For the safe and reliable deployment of lithium-ion batteries, accurate state of
health (SOH) estimation is paramount. However, most existing data-driven
methodologies depend exclusively on single-modal data, such as voltage-capacity
or incremental capacity (IC) curves. Such limited data frequently fails to offer
a holistic understanding of the complex battery degradation process. To address
this limitation, this paper proposes a novel multi-modal feature fusion network.

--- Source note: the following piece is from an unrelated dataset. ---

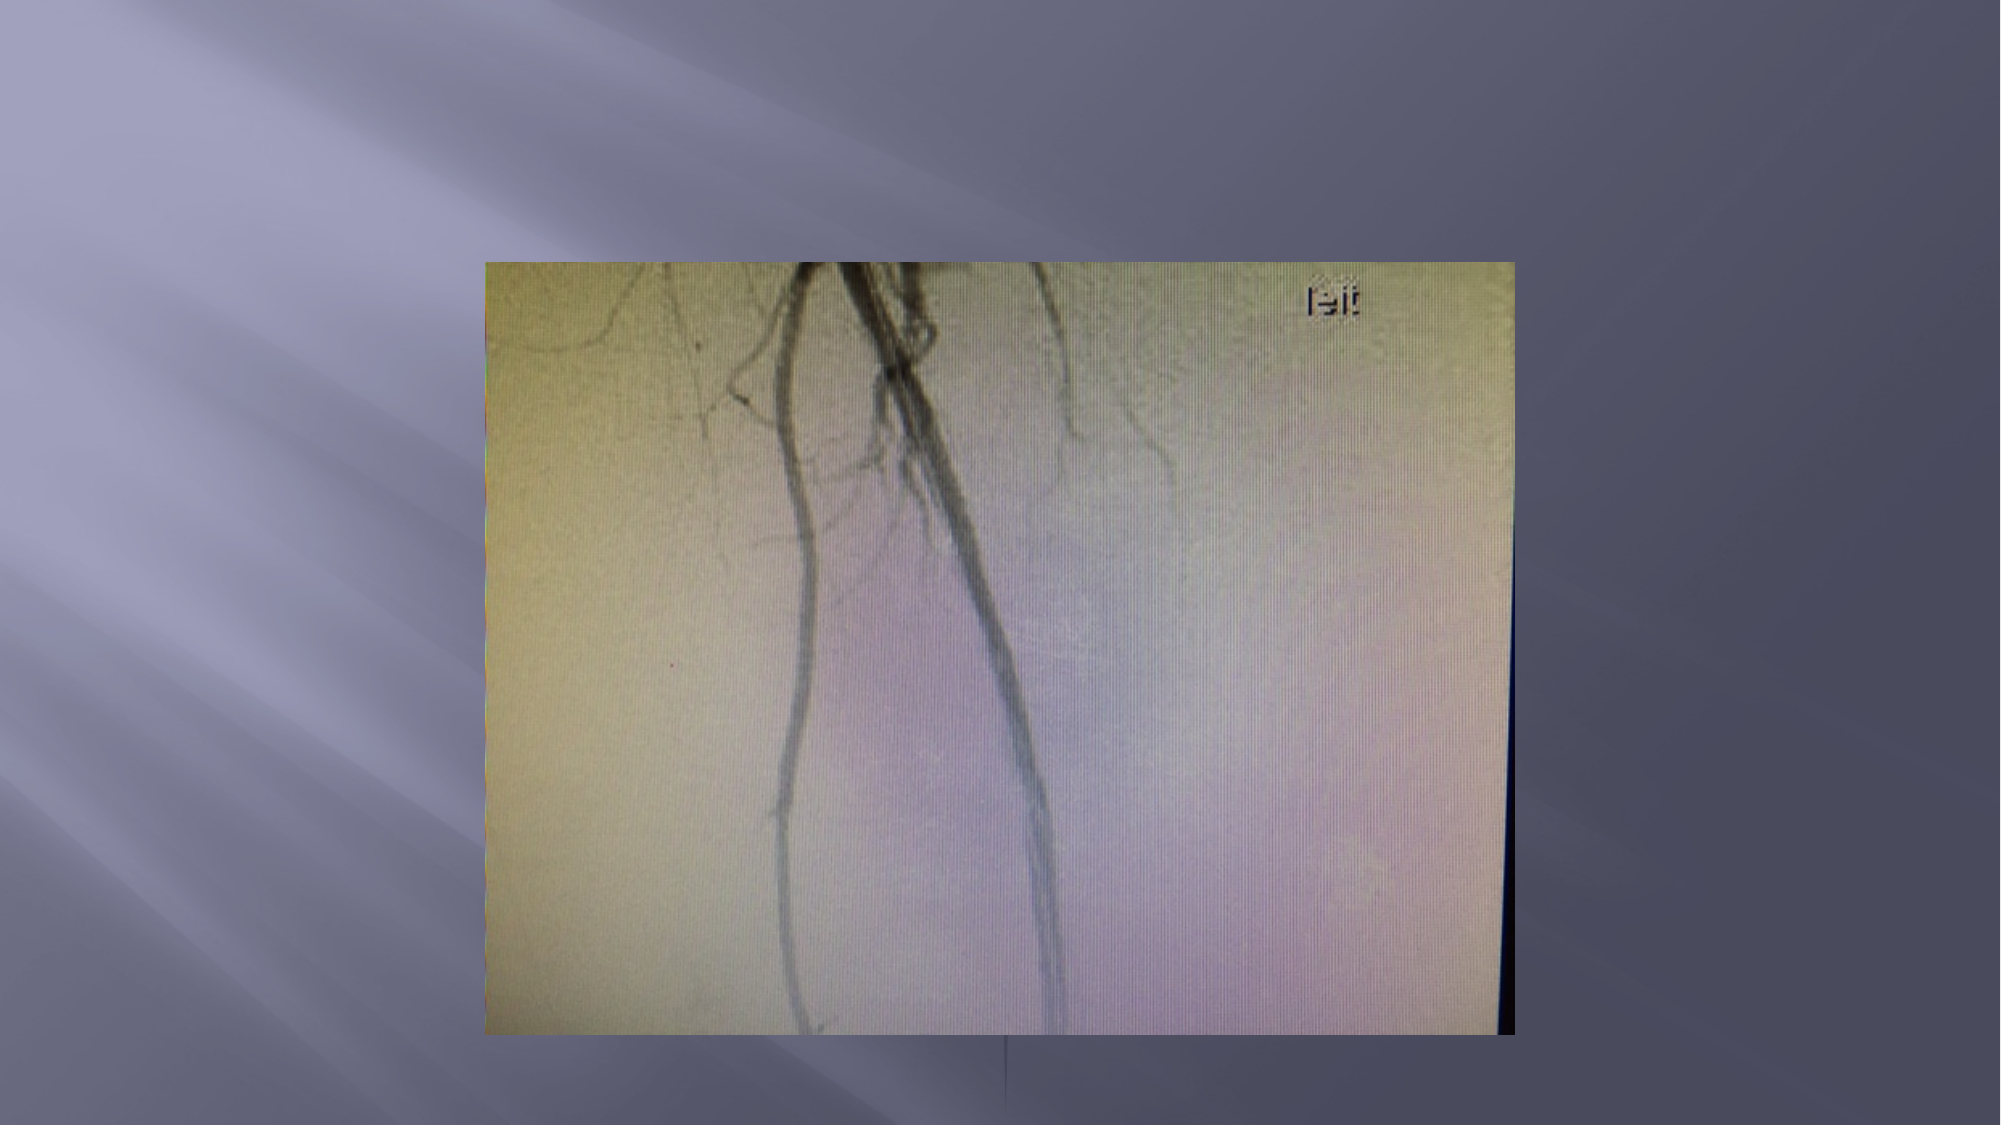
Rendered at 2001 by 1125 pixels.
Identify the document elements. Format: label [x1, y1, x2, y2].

list [485, 262, 1515, 1035]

This network can effectively combine three different but complementary data
modalities: historical point features, voltage-capacity and IC sequence
features, as well as degraded image features. To this end, the framework
incorporates a one-dimensional convolutional neural network (1D-CNN) for
analyzing point features, leverages a Transformer encoder to process sequence
features, and employs ResNet for identifying spatio-temporal patterns in
degraded images. These heterogeneous features are then collaboratively
integrated through a fusion network. This model was validated on the CSIE
dataset, and the results showed that its performance was superior to that of the
single-modal method. At 0.5C discharge rate, the average RMSE of the fusion
model was 0.34%, the MAPE was 0.31%, and the R2 reached 0.9937. In
addition, this method demonstrates excellent robustness at different discharge
rates. Even at a high discharge rate like 3C, it can still maintain high
accuracy.